Thursday, May 5, 2011
This happens to be an old Oscar Mayer car. That's right, the hot dog and baloney people. A lot of companies had their own fleets of box cars, which sped up the shipping process a bit and also provided a nice rolling billboard.
Wednesday, May 4, 2011
This is a vintage railroad switch mechanism, which I shot at a railway museum not too long ago. A switch, at it's simplest, is just a way to get a train or railcar from one track onto another-lining the points to send it on the main line or onto an adjacent track. Of course, things get more complicated when you have multiple tracks, different directions, and things like storage tracks, sidings, and plenty of other things I can't think of at the moment. Many switches are operated by powered mechanisms, but at one time they were all manually operated by mechanisms similar to this one. Plenty of them are still in use, too.
Monday, May 2, 2011
While most American manufacturers in the fifties were going with a "bigger is better" philosophy, bit player Nash was looking for ways to provide American drivers with more economical transportation. Based on an earlier design study, the Metropolitan was positioned to take advantage of the emerging market for "personal use" cars-second cars for shopping or commuting for shorter distances. Some of the Met's design cues are also directly targeted at another emerging market-of the emerging number of women choosing their own cars. The Nash was the first car marketed directly to women (the Dodge LaFemme came a year or so later)-the first spokesperson for the car was the reigning Miss America, and Nash took out ads in Women's Wear Daily, among other women's magazines.
Built by Austin in England, the little Metropolitan sought to provide a big car feel in a tiny package.

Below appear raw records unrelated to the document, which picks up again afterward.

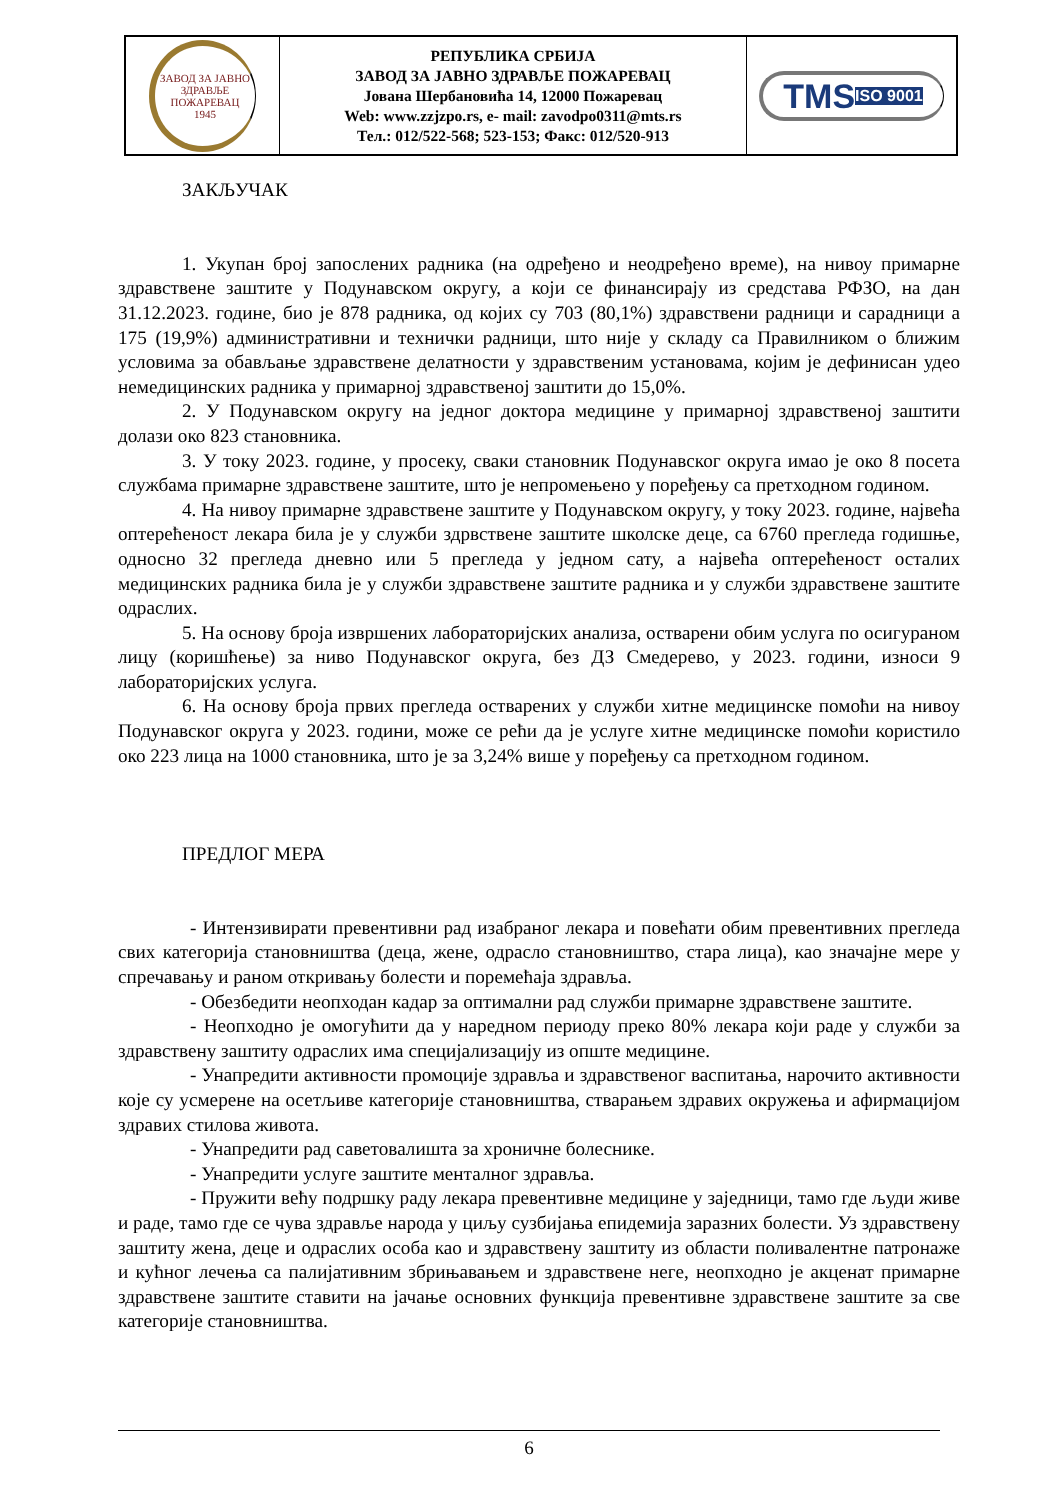ЗАВОД ЗА ЈАВНО ЗДРАВЉЕ
ПОЖАРЕВАЦ
1945
РЕПУБЛИКА СРБИЈА
ЗАВОД ЗА ЈАВНО ЗДРАВЉЕ ПОЖАРЕВАЦ
Јована Шербановића 14, 12000 Пожаревац
Web: www.zzjzpo.rs, e- mail: zavodpo0311@mts.rs
Тел.: 012/522-568; 523-153; Факс: 012/520-913
TMS ISO 9001
ЗАКЉУЧАК
1. Укупан број запослених радника (на одређено и неодређено време), на нивоу примарне здравствене заштите у Подунавском округу, а који се финансирају из средстава РФЗО, на дан 31.12.2023. године, био је 878 радника, од којих су 703 (80,1%) здравствени радници и сарадници а 175 (19,9%) административни и технички радници, што није у складу са Правилником о ближим условима за обављање здравствене делатности у здравственим установама, којим је дефинисан удео немедицинских радника у примарној здравственој заштити до 15,0%.
2. У Подунавском округу на једног доктора медицине у примарној здравственој заштити долази око 823 становника.
3. У току 2023. године, у просеку, сваки становник Подунавског округа имао је око 8 посета службама примарне здравствене заштите, што је непромењено у поређењу са претходном годином.
4. На нивоу примарне здравствене заштите у Подунавском округу, у току 2023. године, највећа оптерећеност лекара била је у служби здрвствене заштите школске деце, са 6760 прегледа годишње, односно 32 прегледа дневно или 5 прегледа у једном сату, а највећа оптерећеност осталих медицинских радника била је у служби здравствене заштите радника и у служби здравствене заштите одраслих.
5. На основу броја извршених лабораторијских анализа, остварени обим услуга по осигураном лицу (коришћење) за ниво Подунавског округа, без ДЗ Смедерево, у 2023. години, износи 9 лабораторијских услуга.
6. На основу броја првих прегледа остварених у служби хитне медицинске помоћи на нивоу Подунавског округа у 2023. години, може се рећи да је услуге хитне медицинске помоћи користило око 223 лица на 1000 становника, што је за 3,24% више у поређењу са претходном годином.
ПРЕДЛОГ МЕРА
- Интензивирати превентивни рад изабраног лекара и повећати обим превентивних прегледа свих категорија становништва (деца, жене, одрасло становништво, стара лица), као значајне мере у спречавању и раном откривању болести и поремећаја здравља.
- Обезбедити неопходан кадар за оптимални рад служби примарне здравствене заштите.
- Неопходно је омогућити да у наредном периоду преко 80% лекара који раде у служби за здравствену заштиту одраслих има специјализацију из опште медицине.
- Унапредити активности промоције здравља и здравственог васпитања, нарочито активности које су усмерене на осетљиве категорије становништва, стварањем здравих окружења и афирмацијом здравих стилова живота.
- Унапредити рад саветовалишта за хроничне болеснике.
- Унапредити услуге заштите менталног здравља.
- Пружити већу подршку раду лекара превентивне медицине у заједници, тамо где људи живе и раде, тамо где се чува здравље народа у циљу сузбијања епидемија заразних болести. Уз здравствену заштиту жена, деце и одраслих особа као и здравствену заштиту из области поливалентне патронаже и кућног лечења са палијативним збрињавањем и здравствене неге, неопходно је акценат примарне здравствене заштите ставити на јачање основних функција превентивне здравствене заштите за све категорије становништва.
6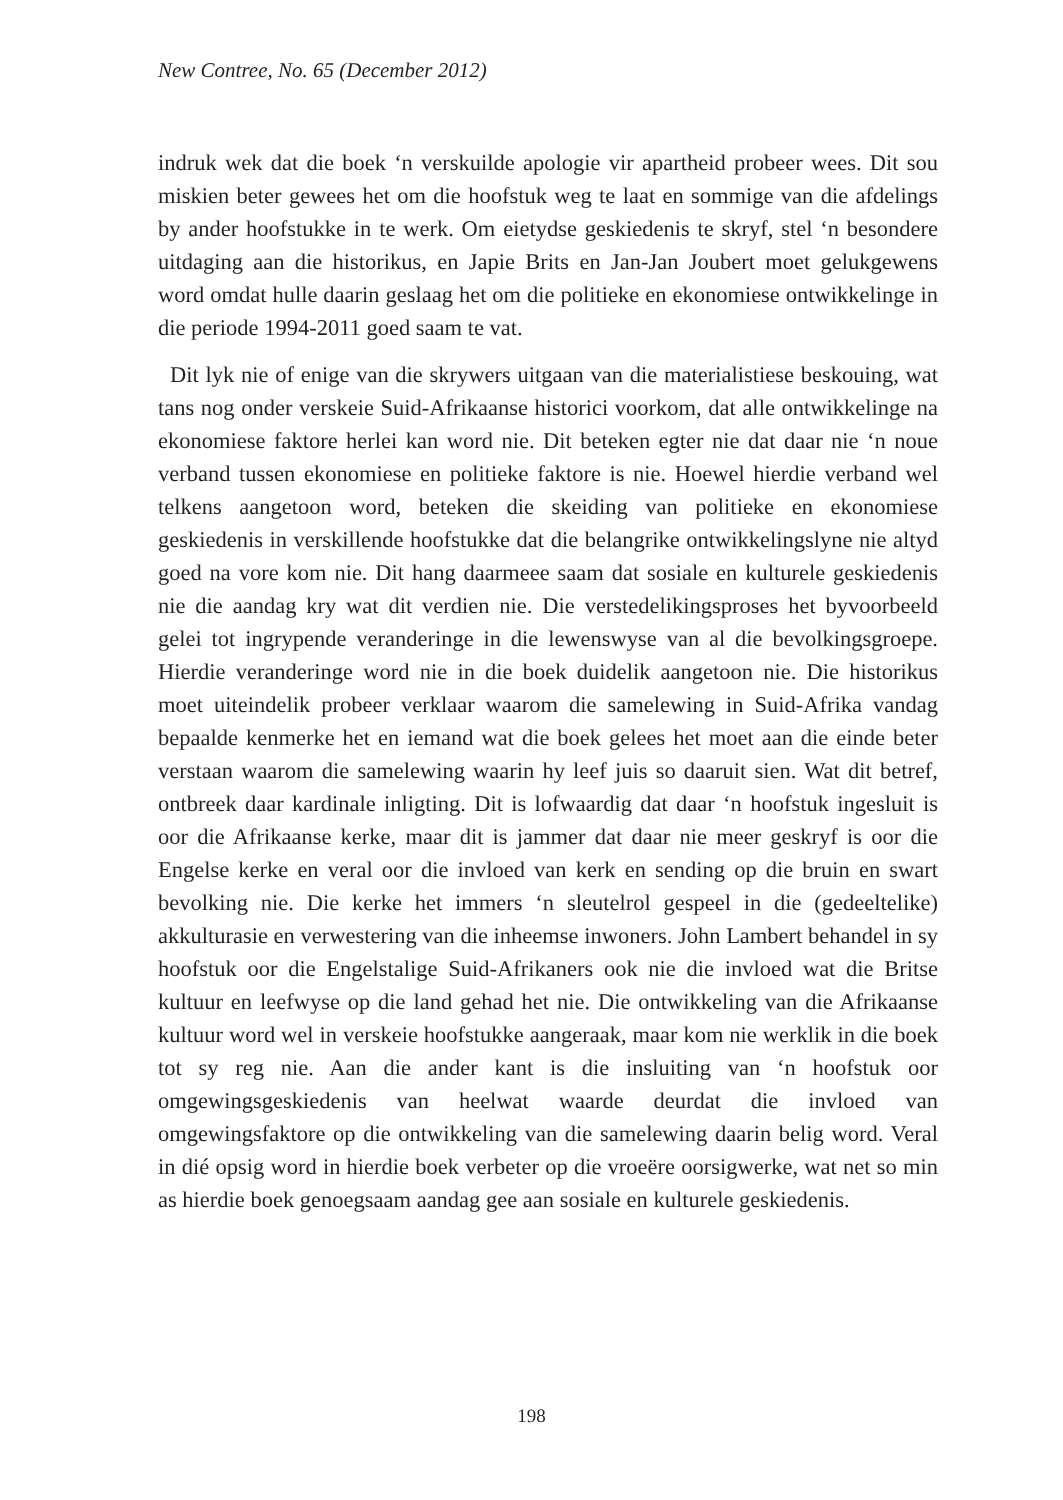New Contree, No. 65 (December 2012)
indruk wek dat die boek ‘n verskuilde apologie vir apartheid probeer wees. Dit sou miskien beter gewees het om die hoofstuk weg te laat en sommige van die afdelings by ander hoofstukke in te werk. Om eietydse geskiedenis te skryf, stel ‘n besondere uitdaging aan die historikus, en Japie Brits en Jan-Jan Joubert moet gelukgewens word omdat hulle daarin geslaag het om die politieke en ekonomiese ontwikkelinge in die periode 1994-2011 goed saam te vat.
Dit lyk nie of enige van die skrywers uitgaan van die materialistiese beskouing, wat tans nog onder verskeie Suid-Afrikaanse historici voorkom, dat alle ontwikkelinge na ekonomiese faktore herlei kan word nie. Dit beteken egter nie dat daar nie ‘n noue verband tussen ekonomiese en politieke faktore is nie. Hoewel hierdie verband wel telkens aangetoon word, beteken die skeiding van politieke en ekonomiese geskiedenis in verskillende hoofstukke dat die belangrike ontwikkelingslyne nie altyd goed na vore kom nie. Dit hang daarmeee saam dat sosiale en kulturele geskiedenis nie die aandag kry wat dit verdien nie. Die verstedelikingsproses het byvoorbeeld gelei tot ingrypende veranderinge in die lewenswyse van al die bevolkingsgroepe. Hierdie veranderinge word nie in die boek duidelik aangetoon nie. Die historikus moet uiteindelik probeer verklaar waarom die samelewing in Suid-Afrika vandag bepaalde kenmerke het en iemand wat die boek gelees het moet aan die einde beter verstaan waarom die samelewing waarin hy leef juis so daaruit sien. Wat dit betref, ontbreek daar kardinale inligting. Dit is lofwaardig dat daar ‘n hoofstuk ingesluit is oor die Afrikaanse kerke, maar dit is jammer dat daar nie meer geskryf is oor die Engelse kerke en veral oor die invloed van kerk en sending op die bruin en swart bevolking nie. Die kerke het immers ‘n sleutelrol gespeel in die (gedeeltelike) akkulturasie en verwestering van die inheemse inwoners. John Lambert behandel in sy hoofstuk oor die Engelstalige Suid-Afrikaners ook nie die invloed wat die Britse kultuur en leefwyse op die land gehad het nie. Die ontwikkeling van die Afrikaanse kultuur word wel in verskeie hoofstukke aangeraak, maar kom nie werklik in die boek tot sy reg nie. Aan die ander kant is die insluiting van ‘n hoofstuk oor omgewingsgeskiedenis van heelwat waarde deurdat die invloed van omgewingsfaktore op die ontwikkeling van die samelewing daarin belig word. Veral in dié opsig word in hierdie boek verbeter op die vroeëre oorsigwerke, wat net so min as hierdie boek genoegsaam aandag gee aan sosiale en kulturele geskiedenis.
198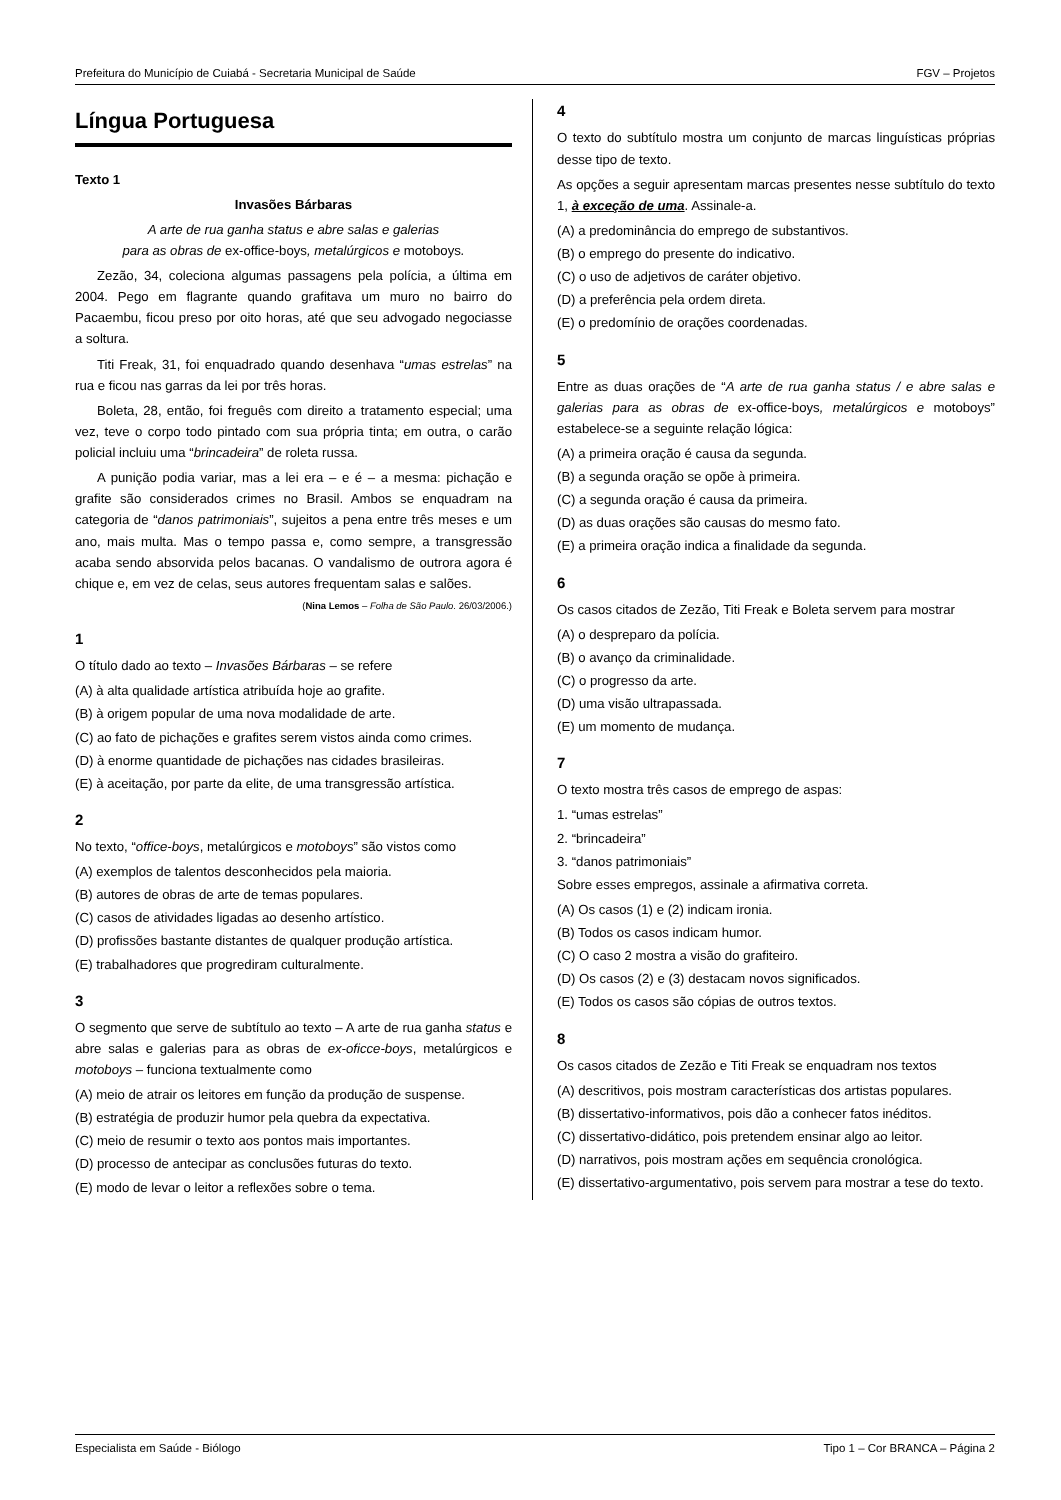Prefeitura do Município de Cuiabá - Secretaria Municipal de Saúde FGV – Projetos
Língua Portuguesa
Texto 1
Invasões Bárbaras
A arte de rua ganha status e abre salas e galerias
para as obras de ex-office-boys, metalúrgicos e motoboys.
Zezão, 34, coleciona algumas passagens pela polícia, a última em 2004. Pego em flagrante quando grafitava um muro no bairro do Pacaembu, ficou preso por oito horas, até que seu advogado negociasse a soltura.
Titi Freak, 31, foi enquadrado quando desenhava “umas estrelas” na rua e ficou nas garras da lei por três horas.
Boleta, 28, então, foi freguês com direito a tratamento especial; uma vez, teve o corpo todo pintado com sua própria tinta; em outra, o carão policial incluiu uma “brincadeira” de roleta russa.
A punição podia variar, mas a lei era – e é – a mesma: pichação e grafite são considerados crimes no Brasil. Ambos se enquadram na categoria de “danos patrimoniais”, sujeitos a pena entre três meses e um ano, mais multa. Mas o tempo passa e, como sempre, a transgressão acaba sendo absorvida pelos bacanas. O vandalismo de outrora agora é chique e, em vez de celas, seus autores frequentam salas e salões.
(Nina Lemos – Folha de São Paulo. 26/03/2006.)
1
O título dado ao texto – Invasões Bárbaras – se refere
(A) à alta qualidade artística atribuída hoje ao grafite.
(B) à origem popular de uma nova modalidade de arte.
(C) ao fato de pichações e grafites serem vistos ainda como crimes.
(D) à enorme quantidade de pichações nas cidades brasileiras.
(E) à aceitação, por parte da elite, de uma transgressão artística.
2
No texto, “office-boys, metalúrgicos e motoboys” são vistos como
(A) exemplos de talentos desconhecidos pela maioria.
(B) autores de obras de arte de temas populares.
(C) casos de atividades ligadas ao desenho artístico.
(D) profissões bastante distantes de qualquer produção artística.
(E) trabalhadores que progrediram culturalmente.
3
O segmento que serve de subtítulo ao texto – A arte de rua ganha status e abre salas e galerias para as obras de ex-oficce-boys, metalúrgicos e motoboys – funciona textualmente como
(A) meio de atrair os leitores em função da produção de suspense.
(B) estratégia de produzir humor pela quebra da expectativa.
(C) meio de resumir o texto aos pontos mais importantes.
(D) processo de antecipar as conclusões futuras do texto.
(E) modo de levar o leitor a reflexões sobre o tema.
4
O texto do subtítulo mostra um conjunto de marcas linguísticas próprias desse tipo de texto.
As opções a seguir apresentam marcas presentes nesse subtítulo do texto 1, à exceção de uma. Assinale-a.
(A) a predominância do emprego de substantivos.
(B) o emprego do presente do indicativo.
(C) o uso de adjetivos de caráter objetivo.
(D) a preferência pela ordem direta.
(E) o predomínio de orações coordenadas.
5
Entre as duas orações de “A arte de rua ganha status / e abre salas e galerias para as obras de ex-office-boys, metalúrgicos e motoboys” estabelece-se a seguinte relação lógica:
(A) a primeira oração é causa da segunda.
(B) a segunda oração se opõe à primeira.
(C) a segunda oração é causa da primeira.
(D) as duas orações são causas do mesmo fato.
(E) a primeira oração indica a finalidade da segunda.
6
Os casos citados de Zezão, Titi Freak e Boleta servem para mostrar
(A) o despreparo da polícia.
(B) o avanço da criminalidade.
(C) o progresso da arte.
(D) uma visão ultrapassada.
(E) um momento de mudança.
7
O texto mostra três casos de emprego de aspas:
1. “umas estrelas”
2. “brincadeira”
3. “danos patrimoniais”
Sobre esses empregos, assinale a afirmativa correta.
(A) Os casos (1) e (2) indicam ironia.
(B) Todos os casos indicam humor.
(C) O caso 2 mostra a visão do grafiteiro.
(D) Os casos (2) e (3) destacam novos significados.
(E) Todos os casos são cópias de outros textos.
8
Os casos citados de Zezão e Titi Freak se enquadram nos textos
(A) descritivos, pois mostram características dos artistas populares.
(B) dissertativo-informativos, pois dão a conhecer fatos inéditos.
(C) dissertativo-didático, pois pretendem ensinar algo ao leitor.
(D) narrativos, pois mostram ações em sequência cronológica.
(E) dissertativo-argumentativo, pois servem para mostrar a tese do texto.
Especialista em Saúde - Biólogo Tipo 1 – Cor BRANCA – Página 2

To further this, it included such things as leather interiors, standard radio and cigarette lighters, those snazzy two tone paint jobs, whitewall tires, and jaunty little continental spares. It also included this almost comically oversized hood ornament-it almost seems too big for the car!
Finally hitting showrooms in 1954, the Metropolitan received mixed reviews. Testers found the car to be solidly built and nippy around town, but rather slow and noisy at faster speeds. Despite this, the little car sold respectably, garnering about 95,000 sales over a ten year lifespan. The final nail in the Met's coffin was the introduction of cheaper Ramblers within the AMC stable. The Met was always an expensive proposition, what with being built overseas and shipped to the States, and by 1960 you could get a much bigger, more powerful Rambler for only about $200 more.